Perhaps they thought it was normal to watch your brother, or son, or friend, have so many operations on his face that some people said some of the bones in it were in danger of collapsing, and that what you should say, when he came out of hospital from the latest one, was that he definitely looked better than before. Maybe they thought, when they heard he was paying someone nearly £100,000 a month, to give him drugs almost every doctor in the world would say he didn't need, that this sounded like excellent value.

And maybe when they heard another recording of the pop star in court, telling that doctor that he wanted to use the proceeds of the tour he was planning to help sick children, because he himself "didn't have a childhood", they just shrugged and thought "so what?". Maybe they thought that it didn't really matter whether you had a childhood. That a childhood was a small thing to give up to produce the kind of music that the King of Pop produced, and a small price to pay for the fame he had.

It isn't all that easy to know what Michael Jackson's family, friends and fans thought about any of these things, because, when they talk about him, they tend to talk as if he was a god, and not as if he was a human being. His sister, La Toya, said on Monday that "victory was served" because her brother was, though technically dead, "in that court room". She didn't say what, if anything, she'd done when she'd watched her brother being flogged by their father for making mistakes in rehearsals throughout his childhood, and from the start of his singing career at the age of six. Nor did his mother. And nor, of course, did his father, who used, according to his son, to watch his sons rehearsing with a belt in his hand, and often told him that his nose was "too fat".

You'd have thought that sisters, and brothers, and parents, and friends, might think it wasn't usually a good sign when someone built themselves a giant fun fair, and zoo, and named it after a fantasy land in a children's book about a boy who never grows up. And that they might be a little bit worried when their best friends seemed to be pre-pubescent boys and a chimpanzee called Bubbles. But sisters, and brothers, and parents, and friends, didn't seem too worried by any of this, or, if they were, they didn't say so. They seemed to think that nothing could be strange in the life, and lifestyle, of someone who was very, very talented, and very, very successful, and very, very, very rich. They seemed to think that someone who was very talented, and very successful, and very rich should always do exactly what they wanted, even if what they wanted was to wreck their once-handsome face and body with plastic surgery and drugs.

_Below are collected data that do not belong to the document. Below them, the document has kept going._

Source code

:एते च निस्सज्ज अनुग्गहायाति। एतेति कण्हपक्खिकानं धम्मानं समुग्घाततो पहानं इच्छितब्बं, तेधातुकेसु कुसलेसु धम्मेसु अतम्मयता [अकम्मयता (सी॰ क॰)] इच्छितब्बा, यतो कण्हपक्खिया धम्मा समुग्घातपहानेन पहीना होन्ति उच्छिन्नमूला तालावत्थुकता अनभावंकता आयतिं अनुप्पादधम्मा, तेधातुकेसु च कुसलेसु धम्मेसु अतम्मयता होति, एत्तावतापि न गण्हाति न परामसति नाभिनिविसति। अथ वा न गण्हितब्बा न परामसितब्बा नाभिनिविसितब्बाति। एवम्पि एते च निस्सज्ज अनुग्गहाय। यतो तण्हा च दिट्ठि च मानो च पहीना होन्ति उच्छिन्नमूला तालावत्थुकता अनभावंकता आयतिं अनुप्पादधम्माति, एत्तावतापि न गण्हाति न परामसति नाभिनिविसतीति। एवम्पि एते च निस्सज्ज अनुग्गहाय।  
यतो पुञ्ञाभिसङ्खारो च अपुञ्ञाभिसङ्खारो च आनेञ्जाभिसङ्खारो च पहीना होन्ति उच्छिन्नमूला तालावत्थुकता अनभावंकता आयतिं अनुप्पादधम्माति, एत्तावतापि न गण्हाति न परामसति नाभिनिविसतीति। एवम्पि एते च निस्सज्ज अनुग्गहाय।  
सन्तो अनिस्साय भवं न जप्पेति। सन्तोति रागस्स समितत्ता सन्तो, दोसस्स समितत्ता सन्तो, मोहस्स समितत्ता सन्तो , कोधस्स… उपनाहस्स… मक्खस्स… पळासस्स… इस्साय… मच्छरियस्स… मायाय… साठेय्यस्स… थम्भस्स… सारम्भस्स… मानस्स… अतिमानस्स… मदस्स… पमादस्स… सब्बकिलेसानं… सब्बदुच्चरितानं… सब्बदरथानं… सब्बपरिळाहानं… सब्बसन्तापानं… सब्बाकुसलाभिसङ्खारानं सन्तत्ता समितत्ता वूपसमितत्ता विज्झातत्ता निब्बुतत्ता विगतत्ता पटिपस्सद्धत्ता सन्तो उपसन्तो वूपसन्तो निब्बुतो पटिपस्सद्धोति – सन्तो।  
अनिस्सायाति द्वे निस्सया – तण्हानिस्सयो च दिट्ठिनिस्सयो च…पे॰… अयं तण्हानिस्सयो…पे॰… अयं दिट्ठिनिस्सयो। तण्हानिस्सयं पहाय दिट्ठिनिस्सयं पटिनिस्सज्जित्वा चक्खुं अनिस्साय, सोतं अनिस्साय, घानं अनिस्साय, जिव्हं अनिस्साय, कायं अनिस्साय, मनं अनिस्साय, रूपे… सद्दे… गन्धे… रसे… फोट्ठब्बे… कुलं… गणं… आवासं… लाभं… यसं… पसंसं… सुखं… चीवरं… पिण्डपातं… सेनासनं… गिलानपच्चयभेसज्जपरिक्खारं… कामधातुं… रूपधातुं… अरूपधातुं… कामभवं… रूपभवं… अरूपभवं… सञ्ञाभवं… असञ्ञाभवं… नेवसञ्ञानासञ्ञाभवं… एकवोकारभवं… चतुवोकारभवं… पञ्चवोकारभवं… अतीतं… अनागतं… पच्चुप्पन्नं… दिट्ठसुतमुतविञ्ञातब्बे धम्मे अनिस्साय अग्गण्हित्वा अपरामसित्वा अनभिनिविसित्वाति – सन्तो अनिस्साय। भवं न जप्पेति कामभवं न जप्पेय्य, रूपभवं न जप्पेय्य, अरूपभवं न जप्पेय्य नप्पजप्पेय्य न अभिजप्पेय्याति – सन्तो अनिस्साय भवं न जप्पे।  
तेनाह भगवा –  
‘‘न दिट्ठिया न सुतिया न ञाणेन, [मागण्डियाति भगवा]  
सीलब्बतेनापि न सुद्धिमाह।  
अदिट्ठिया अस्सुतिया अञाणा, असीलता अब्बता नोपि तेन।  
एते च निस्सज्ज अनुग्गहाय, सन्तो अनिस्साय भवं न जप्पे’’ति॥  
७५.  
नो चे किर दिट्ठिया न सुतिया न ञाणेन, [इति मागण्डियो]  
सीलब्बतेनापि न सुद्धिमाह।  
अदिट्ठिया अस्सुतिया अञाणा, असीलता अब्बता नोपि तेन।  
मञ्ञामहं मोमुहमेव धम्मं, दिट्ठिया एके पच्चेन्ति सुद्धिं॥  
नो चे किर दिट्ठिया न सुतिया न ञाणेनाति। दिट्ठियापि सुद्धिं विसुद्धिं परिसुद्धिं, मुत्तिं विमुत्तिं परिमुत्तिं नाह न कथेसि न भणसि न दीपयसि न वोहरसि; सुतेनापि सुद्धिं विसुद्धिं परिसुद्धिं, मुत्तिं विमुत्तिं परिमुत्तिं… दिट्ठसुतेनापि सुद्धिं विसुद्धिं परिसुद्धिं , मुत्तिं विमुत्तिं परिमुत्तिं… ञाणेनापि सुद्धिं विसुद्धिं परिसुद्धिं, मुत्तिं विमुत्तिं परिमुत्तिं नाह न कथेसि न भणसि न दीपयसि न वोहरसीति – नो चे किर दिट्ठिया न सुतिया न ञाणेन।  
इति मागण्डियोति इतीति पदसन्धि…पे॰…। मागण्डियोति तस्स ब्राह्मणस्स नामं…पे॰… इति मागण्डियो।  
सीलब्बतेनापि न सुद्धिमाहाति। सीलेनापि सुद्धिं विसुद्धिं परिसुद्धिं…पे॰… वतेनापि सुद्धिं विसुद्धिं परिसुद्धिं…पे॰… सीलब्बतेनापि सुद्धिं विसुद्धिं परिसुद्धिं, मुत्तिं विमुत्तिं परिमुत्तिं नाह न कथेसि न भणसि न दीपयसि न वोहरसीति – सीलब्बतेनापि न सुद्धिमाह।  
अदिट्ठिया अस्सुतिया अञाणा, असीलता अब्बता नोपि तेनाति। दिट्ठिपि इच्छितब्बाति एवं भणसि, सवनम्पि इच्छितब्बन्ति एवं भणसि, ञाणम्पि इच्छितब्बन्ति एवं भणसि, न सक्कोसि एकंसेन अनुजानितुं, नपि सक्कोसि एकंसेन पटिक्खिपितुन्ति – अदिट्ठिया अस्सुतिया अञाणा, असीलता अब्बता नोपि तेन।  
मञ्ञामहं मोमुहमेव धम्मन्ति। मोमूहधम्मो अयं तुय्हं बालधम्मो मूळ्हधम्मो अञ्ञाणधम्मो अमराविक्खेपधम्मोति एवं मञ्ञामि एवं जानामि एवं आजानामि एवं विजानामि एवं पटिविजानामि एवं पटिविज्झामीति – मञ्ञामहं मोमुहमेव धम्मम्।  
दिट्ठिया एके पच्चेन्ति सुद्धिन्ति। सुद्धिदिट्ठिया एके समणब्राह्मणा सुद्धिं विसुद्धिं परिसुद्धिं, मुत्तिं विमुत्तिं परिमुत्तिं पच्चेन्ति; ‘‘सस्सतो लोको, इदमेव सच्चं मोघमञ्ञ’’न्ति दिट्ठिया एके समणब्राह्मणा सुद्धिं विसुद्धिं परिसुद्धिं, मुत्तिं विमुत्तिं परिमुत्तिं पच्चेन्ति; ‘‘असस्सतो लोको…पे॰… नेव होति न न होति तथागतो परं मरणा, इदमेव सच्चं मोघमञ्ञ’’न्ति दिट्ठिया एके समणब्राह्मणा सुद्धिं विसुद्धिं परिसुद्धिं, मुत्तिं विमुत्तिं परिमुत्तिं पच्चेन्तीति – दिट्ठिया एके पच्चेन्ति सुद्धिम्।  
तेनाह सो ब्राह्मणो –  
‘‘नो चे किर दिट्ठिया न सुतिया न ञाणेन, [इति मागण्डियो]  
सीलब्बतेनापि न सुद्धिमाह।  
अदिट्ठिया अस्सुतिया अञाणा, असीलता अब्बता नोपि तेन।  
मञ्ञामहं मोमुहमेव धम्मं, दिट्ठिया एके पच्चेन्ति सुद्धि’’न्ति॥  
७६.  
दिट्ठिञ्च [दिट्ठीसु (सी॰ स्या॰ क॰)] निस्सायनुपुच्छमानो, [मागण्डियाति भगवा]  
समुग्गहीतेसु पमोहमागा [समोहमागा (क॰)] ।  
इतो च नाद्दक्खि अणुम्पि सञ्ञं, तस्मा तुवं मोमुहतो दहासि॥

Michael Jackson c alled the drug that killed him "milk". He never stopped seeking the props of the childhood he had lost. Perhaps when he looked at photos, of that brown-skinned boy, with his big nose, big lips, and big smile, he saw a shadow of the person he once was, the person he'd paid doctors to wipe out. Perhaps he remembered a time before his life became a giant freak show.

"Wasn't nothing strange about your daddy," Al Sharpton told Jackson's children at his funeral. That, of course, was a lie, but what he said next was true. "It was strange," he said, "what your daddy had to deal with. But he dealt with it anyway."

Yes, he dealt with it anyway: the parents who cared more about money and fame than that their son had a childhood, the brothers and sisters who were nearly as damaged as him, the people who said they were friends, but who only seemed to want to be sprinkled with his star dust, and the people – so many people – who just wanted his money. And a press poised for every new twist in the crazy carnival his life became. It was Conrad Murray's defence lawyer who reminded jurors that "this is not a reality show, it's reality". Unfortunately, no one in Jackson's sad, strange and shockingly friendless life, seemed to know the difference.